**Description of the task**
When you find the line with "Minden kedden a" among the records below, reproduce it and each line after it exactly, ending with the line with "Minden kedden műszaki".

**Task data**
Content starts
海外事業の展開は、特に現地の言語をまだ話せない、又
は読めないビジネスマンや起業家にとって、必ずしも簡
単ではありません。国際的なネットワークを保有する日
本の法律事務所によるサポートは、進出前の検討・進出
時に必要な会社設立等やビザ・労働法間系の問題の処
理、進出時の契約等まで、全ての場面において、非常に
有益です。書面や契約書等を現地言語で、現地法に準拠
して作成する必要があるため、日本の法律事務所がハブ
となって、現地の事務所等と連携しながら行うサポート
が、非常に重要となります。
Content ends
Content starts
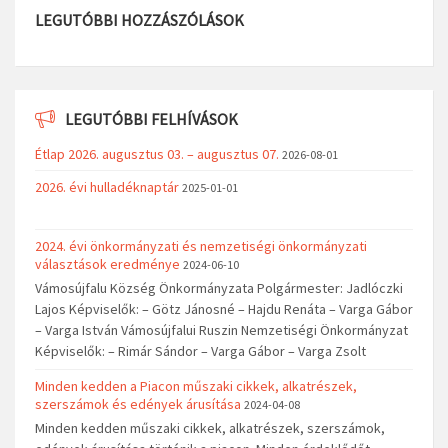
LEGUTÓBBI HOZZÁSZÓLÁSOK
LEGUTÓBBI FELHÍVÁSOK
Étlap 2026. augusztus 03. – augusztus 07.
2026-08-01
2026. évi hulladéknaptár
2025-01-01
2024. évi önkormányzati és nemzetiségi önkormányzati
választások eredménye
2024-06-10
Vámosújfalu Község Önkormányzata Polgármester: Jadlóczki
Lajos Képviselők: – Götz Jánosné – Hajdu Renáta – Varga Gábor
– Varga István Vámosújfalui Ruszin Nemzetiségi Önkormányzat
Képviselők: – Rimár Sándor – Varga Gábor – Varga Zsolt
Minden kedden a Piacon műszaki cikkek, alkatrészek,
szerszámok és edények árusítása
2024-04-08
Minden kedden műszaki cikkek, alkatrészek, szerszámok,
Content ends
**Response area**
Minden kedden a Piacon műszaki cikkek, alkatrészek,
szerszámok és edények árusítása
2024-04-08
Minden kedden műszaki cikkek, alkatrészek, szerszámok,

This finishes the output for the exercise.